Comparis: Kaum eine Stadtwohnung ist rollstuhlgängig
Barrierefreies Wohnen ist noch nicht in den Deutschschweizer Städten angekommen: Nur 5,8 Prozent der Stadtwohnungen sind rollstuhlgängig. Am wenigsten barrierefreie Wohnungen gab es im Jahr 2016 in Basel mit 1,6 Prozent, am meisten in Biel mit 6,8 Prozent. Dies zeige eine Analyse von Inseraten für Familien- und Singlewohnungen in den grössten Deutschschweizer Städten, so Comparis.ch in einer Mitteilung:
Rollstuhlfahrer sind mehr als andere Menschen auf eine barrierefreie Infrastruktur, ein gutes medizinisches Angebot und ein vertrautes Umfeld angewiesen. Das bedingt oft ein Wohnen in der Stadt oder zumindest in Stadtnähe. comparis.ch hat Wohnungsinserate von sieben Schweizer Städten auf ihre Rollstuhlgängigkeit analysiert und festgestellt, dass 2016 nur jede siebzehnte Stadtwohnung als «rollstuhlgängig» inseriert wurde.

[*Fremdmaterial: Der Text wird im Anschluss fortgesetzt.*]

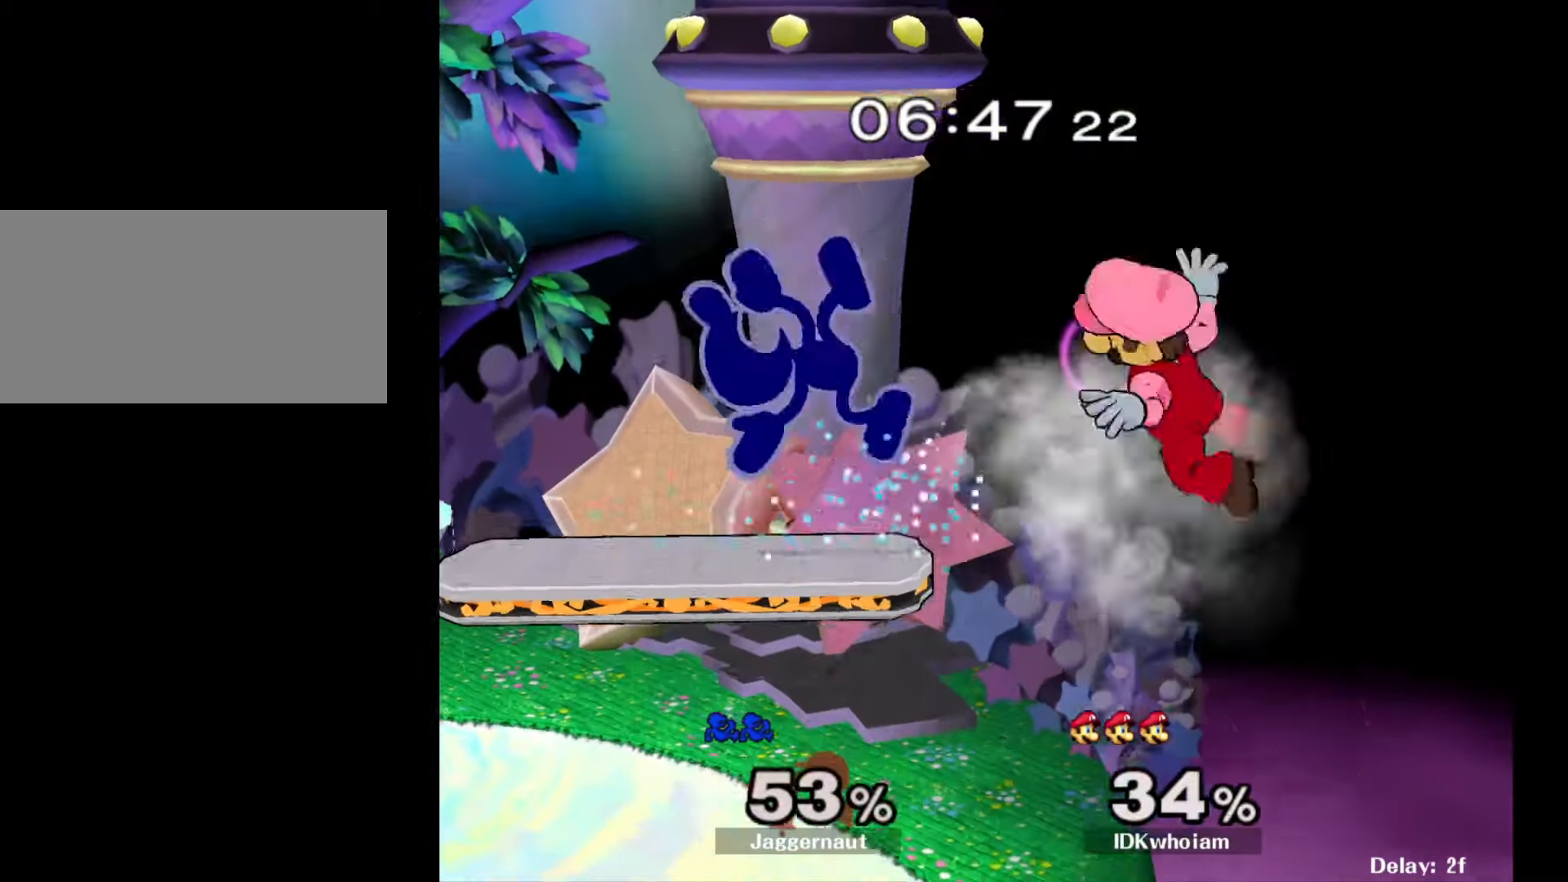
{"buttons": [], "left_stick": "left", "right_stick": "center", "events": [[234, "left_stick", "center"], [367, "left_stick", "right"], [467, "left_stick", "left"]]}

Fast keine rollstuhlgängigen Wohnungen in Basel und Zürich
Auffällig: In Basel gab es sowohl 2015 als auch 2016 am wenigsten barrierefreie Wohnungen. Hier wurden 2016 nur gerade 1,6 Prozent der Wohnungen als rollstuhlgängig deklariert. Das sind im Vergleich zum Jahr 2015 sogar rund 1 Prozent weniger. Auch Zürich und Bern schneiden mit 2,8 respektive 3,6 Prozent barrierefreien Wohnungen schlecht ab. «Die Zahlen zeigen, dass es für Rollstuhlfahrer aufgrund der verschwindend kleinen Auswahl ungleich schwerer ist, eine passende Wohnung zu finden, als für Menschen ohne Rollstuhl», erklärt Nina Spielhofer, Mediensprecherin Immobilen & Wohnen bei comparis.ch
Biel hat am meisten rollstuhlfreundliche Wohnungen
In Biel findet man mit 6,8 Prozent die grösste Auswahl an rollstuhlgängigen Wohnungen. Mit 5,2 Prozent hat auch Luzern im Vergleich zu anderen Städten ein relativ grosses Angebot vorzuweisen. In Winterthur sind 4,6 Prozent aller Wohnungen rollstuhlgängig, in St. Gallen noch 4 Prozent. «Es ist auffällig, dass die eher kleineren Städte ein grösseres Angebot für Rollstuhlfahrer haben», sagt Spielhofer. Das insgesamt dürftige Angebot könne wohl damit erklärt werden, dass es laut Behindertengleichstellungsgesetz erst ab Wohnbauten mit 9 Wohnungen obligatorisch ist, einen Lift einzubauen.
Einzelpersonen sind benachteiligt
Für Rollstuhlfahrer ist es einfacher, eine 4 bis 5,5-Zimmer-Wohnung zu finden als eine kleinere Wohnung mit 2 bis 3,5 Zimmern. Diesen Unterschied sieht man in Biel am deutlichsten: 12,2 Prozent der grösseren Wohnungen sind rollstuhlgängig, während dies bei nur 3,4 Prozent der kleineren Wohnungen der Fall ist. «Personen im Rollstuhl, die alleine eine Wohnung suchen, sind aus Budgetgründen oft auf eine kleinere, günstigere Wohnung angewiesen. Sie sind deshalb bei der Auswahl an Wohnungen in allen Städten stark eingeschränkt», resümiert Spielhofer.
Methodik
Analysiert wurden Inserate von Mietwohnungen der Jahre 2015 und 2016 für die Städte Basel, Bern, Zürich, Luzern, Biel, Winterthur und St. Gallen, welche in der Immobilien-Suchmaschine von comparis.ch erschienen sind. Diese fasst Inserate der 17 grössten Immobilien-Plattformen der Schweiz zusammen und bietet damit das grösste Online-Angebot an Immobilien in der Schweiz. Ausgewertet wurde, wie viele der Inserate als rollstuhlgängig deklariert wurden. Diese Angabe macht der Inserent freiwillig. Wird keine Angabe gemacht, gilt die inserierte Wohnung als „nicht rollstuhlgängig“. Analysiert wurden 2 bis 3,5-Zimmer-Wohnungen: 41 bis 80 m2 und 4 bis 5,5-Zimmer-Wohnungen: 81 bis 120 m2. Laut Procap Schweiz (grösste nationale Mitgliederorganisation für Menschen mit Behinderungen) sind dies die von Rollstuhlfahrern am meisten gesuchten Wohnungen für Einzelpersonen und Mehrpersonenhaushalte.